Stated problem:
Transcribe the passage about the QCEW program word for word, starting at "The QCEW data, which" and ending at "covered as well.".

The QCEW program, a complex Federal/State cooperative effort, produces monthly employment and quarterly wage information.  It is based on quarterly reports submitted to State Workforce Agencies (SWAs) by employers subject to State Unemployment Insurance (UI) laws.  The collection of these data is authorized by 29 USC Sections 1 and 2 and Section 15 of the Wagner-Peyser Act.  

The QCEW data, which are compiled for each calendar quarter, provide a comprehensive business name and address file with employment and wage information for employers subject to State UI laws.  Similar data for Federal Government employees covered by the Unemployment Compensation for Federal Employees program (UCFE) also are included.  These data are submitted to the Bureau of Labor Statistics (BLS) by all 50 States, the District of Columbia, Puerto Rico, and the Virgin Islands.  The BLS then summarizes these data to produce totals for all counties, Metropolitan Statistical Areas (MSAs), the States, and the Nation.  The QCEW program provides a virtual census of nonagricultural employees and their wages, with about 55% percent of the workers in agriculture covered as well.

The QCEW program is a comprehensive and accurate source of data on the number of establishments, monthly employment, and quarterly wages, by industry, at the six-digit North American Industry Classification System (NAICS) level, and at the national, State, MSA, and county levels.  The QCEW series has broad economic significance in measuring labor trends and major industry developments, in time series analyses and industry comparisons, and in special studies such as analyses of establishments, employment, and wages by size of establishment.

The QCEW program is unique in the Federal statistical system.  It provides the most current and only universe of monthly employment and quarterly wage information by industry, county, MSA, State, and the nation, covering both private and public sectors.  It serves as the BLS business register and sampling frame and employment benchmark.  It serves the other two major federal economic statistical agencies (the Bureau of Economic Analysis (BEA) and the U.S. Census Bureau) in significant and quantifiable ways.  It directly supports other agencies including the Department of Labor’s Employment Training Administration (ETA) and the Social Security Administration.  The QCEW survey is estimated to cover approximately 11.5 million establishments in 2022.  The series have broad economic significance in evaluating labor trends and major industry developments in time-series analyses and industry comparisons, and in special studies such as analyses of wages by size of establishment.  It also is used to provide new data products, such as the Business Employment Dynamics (BED), and other products are under research work including foreign direct investment and the role of multi-national corporations.

Extracted entries:

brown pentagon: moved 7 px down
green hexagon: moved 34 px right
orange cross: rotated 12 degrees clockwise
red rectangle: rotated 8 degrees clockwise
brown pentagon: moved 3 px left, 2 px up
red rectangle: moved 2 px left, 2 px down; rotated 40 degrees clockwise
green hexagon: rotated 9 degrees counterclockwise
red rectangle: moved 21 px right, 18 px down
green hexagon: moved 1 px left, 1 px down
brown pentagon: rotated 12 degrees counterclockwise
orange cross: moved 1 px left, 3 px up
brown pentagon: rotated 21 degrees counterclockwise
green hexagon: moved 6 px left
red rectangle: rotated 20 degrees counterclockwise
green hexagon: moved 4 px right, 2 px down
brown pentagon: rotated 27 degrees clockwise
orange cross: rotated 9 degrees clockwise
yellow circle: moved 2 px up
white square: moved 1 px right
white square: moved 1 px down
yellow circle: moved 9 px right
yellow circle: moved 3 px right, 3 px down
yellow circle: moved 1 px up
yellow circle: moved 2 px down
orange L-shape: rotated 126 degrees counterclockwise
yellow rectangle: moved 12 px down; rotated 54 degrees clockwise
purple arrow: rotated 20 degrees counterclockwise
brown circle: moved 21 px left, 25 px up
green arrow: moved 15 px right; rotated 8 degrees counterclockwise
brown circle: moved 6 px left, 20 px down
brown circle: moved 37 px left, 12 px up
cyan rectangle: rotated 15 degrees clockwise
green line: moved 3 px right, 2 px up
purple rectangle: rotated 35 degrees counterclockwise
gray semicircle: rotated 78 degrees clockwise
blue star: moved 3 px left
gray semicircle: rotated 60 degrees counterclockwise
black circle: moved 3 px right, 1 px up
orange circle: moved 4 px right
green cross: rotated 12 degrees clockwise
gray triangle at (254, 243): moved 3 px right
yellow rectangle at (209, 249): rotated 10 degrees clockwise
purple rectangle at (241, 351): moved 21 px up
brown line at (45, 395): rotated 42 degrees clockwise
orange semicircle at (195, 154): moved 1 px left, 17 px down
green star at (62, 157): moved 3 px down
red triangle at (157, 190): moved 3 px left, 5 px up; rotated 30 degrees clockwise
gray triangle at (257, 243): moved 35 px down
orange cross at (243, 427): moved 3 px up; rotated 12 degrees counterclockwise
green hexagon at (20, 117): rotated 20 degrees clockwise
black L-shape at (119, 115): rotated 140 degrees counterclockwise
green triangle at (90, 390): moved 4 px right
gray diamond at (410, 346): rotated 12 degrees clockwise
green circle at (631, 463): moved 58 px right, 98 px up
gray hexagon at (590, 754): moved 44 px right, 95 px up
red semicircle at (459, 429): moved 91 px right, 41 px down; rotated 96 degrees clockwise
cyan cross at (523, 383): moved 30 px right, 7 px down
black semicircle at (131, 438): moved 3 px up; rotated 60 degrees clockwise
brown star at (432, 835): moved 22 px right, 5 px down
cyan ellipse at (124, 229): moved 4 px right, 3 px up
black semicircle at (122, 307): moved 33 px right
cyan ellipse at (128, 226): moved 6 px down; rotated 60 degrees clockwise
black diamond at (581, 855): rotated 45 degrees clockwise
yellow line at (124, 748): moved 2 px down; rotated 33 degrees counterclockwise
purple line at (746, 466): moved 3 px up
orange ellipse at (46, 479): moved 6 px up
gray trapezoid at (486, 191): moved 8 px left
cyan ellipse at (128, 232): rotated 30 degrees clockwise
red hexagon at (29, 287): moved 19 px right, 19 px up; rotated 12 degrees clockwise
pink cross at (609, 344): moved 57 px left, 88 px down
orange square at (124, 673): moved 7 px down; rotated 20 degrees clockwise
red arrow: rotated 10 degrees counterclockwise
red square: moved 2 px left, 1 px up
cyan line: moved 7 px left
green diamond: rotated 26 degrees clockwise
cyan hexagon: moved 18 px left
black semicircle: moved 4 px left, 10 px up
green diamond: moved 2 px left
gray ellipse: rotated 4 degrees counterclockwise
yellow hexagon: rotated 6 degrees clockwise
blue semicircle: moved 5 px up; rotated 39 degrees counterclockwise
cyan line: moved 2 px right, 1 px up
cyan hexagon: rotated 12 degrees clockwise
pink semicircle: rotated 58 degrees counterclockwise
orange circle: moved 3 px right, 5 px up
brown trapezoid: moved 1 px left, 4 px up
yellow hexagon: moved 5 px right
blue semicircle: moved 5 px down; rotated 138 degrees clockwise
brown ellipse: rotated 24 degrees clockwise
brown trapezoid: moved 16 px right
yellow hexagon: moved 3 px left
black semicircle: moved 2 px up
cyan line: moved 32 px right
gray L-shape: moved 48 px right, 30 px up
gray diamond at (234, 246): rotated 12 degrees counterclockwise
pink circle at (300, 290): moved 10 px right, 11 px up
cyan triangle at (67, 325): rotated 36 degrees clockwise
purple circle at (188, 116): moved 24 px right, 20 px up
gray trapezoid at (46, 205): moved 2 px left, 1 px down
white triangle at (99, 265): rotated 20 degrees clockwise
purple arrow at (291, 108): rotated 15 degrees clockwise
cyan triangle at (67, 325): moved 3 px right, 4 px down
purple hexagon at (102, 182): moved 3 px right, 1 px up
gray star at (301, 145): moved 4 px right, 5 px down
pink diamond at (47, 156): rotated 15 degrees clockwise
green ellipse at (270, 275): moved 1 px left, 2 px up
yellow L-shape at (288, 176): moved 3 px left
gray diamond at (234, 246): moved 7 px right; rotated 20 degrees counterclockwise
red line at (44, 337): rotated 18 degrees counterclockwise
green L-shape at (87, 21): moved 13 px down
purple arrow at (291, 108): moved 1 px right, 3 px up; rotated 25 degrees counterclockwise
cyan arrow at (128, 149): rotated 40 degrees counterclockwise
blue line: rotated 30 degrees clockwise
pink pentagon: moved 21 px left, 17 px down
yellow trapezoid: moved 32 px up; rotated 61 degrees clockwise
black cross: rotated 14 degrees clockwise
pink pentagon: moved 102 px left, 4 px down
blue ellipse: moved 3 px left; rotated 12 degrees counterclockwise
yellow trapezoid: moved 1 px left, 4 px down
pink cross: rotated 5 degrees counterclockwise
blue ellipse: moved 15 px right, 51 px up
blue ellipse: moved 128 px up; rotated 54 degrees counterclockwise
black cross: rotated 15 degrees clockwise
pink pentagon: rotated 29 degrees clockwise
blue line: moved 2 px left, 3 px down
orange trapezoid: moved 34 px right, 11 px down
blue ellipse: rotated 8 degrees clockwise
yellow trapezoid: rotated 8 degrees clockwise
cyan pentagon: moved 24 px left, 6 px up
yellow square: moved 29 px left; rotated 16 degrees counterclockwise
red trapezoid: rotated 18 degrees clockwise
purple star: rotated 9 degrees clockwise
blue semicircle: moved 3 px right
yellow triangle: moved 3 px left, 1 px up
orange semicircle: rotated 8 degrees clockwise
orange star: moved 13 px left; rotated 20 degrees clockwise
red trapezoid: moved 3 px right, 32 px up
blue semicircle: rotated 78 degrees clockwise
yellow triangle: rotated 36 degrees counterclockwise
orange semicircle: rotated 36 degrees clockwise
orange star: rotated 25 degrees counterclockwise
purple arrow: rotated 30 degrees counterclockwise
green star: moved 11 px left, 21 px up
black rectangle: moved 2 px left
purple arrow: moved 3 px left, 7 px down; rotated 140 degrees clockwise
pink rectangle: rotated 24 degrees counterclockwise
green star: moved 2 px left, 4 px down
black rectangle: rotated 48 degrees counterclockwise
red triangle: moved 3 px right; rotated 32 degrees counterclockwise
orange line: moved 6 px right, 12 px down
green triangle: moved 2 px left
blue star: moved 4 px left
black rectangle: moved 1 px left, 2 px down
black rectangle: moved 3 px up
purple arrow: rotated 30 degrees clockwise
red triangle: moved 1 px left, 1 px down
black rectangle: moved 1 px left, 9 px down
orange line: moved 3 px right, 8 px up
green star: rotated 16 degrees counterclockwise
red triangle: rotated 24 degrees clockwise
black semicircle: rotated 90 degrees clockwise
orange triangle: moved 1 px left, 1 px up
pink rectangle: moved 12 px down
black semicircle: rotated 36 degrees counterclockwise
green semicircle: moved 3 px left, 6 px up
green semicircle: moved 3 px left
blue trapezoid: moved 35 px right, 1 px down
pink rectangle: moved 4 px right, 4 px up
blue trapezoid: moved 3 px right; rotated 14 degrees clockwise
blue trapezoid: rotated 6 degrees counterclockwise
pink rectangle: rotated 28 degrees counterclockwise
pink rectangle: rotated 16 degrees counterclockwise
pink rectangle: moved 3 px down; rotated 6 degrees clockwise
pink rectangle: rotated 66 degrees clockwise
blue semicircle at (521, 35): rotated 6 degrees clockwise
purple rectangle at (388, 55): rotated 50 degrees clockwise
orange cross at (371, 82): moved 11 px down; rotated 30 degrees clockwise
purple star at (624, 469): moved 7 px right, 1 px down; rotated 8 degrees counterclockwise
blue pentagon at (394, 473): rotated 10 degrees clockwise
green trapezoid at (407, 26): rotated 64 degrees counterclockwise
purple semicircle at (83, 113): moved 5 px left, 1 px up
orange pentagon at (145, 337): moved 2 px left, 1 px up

Solution to this exercise:
The QCEW data, which are compiled for each calendar quarter, provide a comprehensive business name and address file with employment and wage information for employers subject to State UI laws.  Similar data for Federal Government employees covered by the Unemployment Compensation for Federal Employees program (UCFE) also are included.  These data are submitted to the Bureau of Labor Statistics (BLS) by all 50 States, the District of Columbia, Puerto Rico, and the Virgin Islands.  The BLS then summarizes these data to produce totals for all counties, Metropolitan Statistical Areas (MSAs), the States, and the Nation.  The QCEW program provides a virtual census of nonagricultural employees and their wages, with about 55% percent of the workers in agriculture covered as well.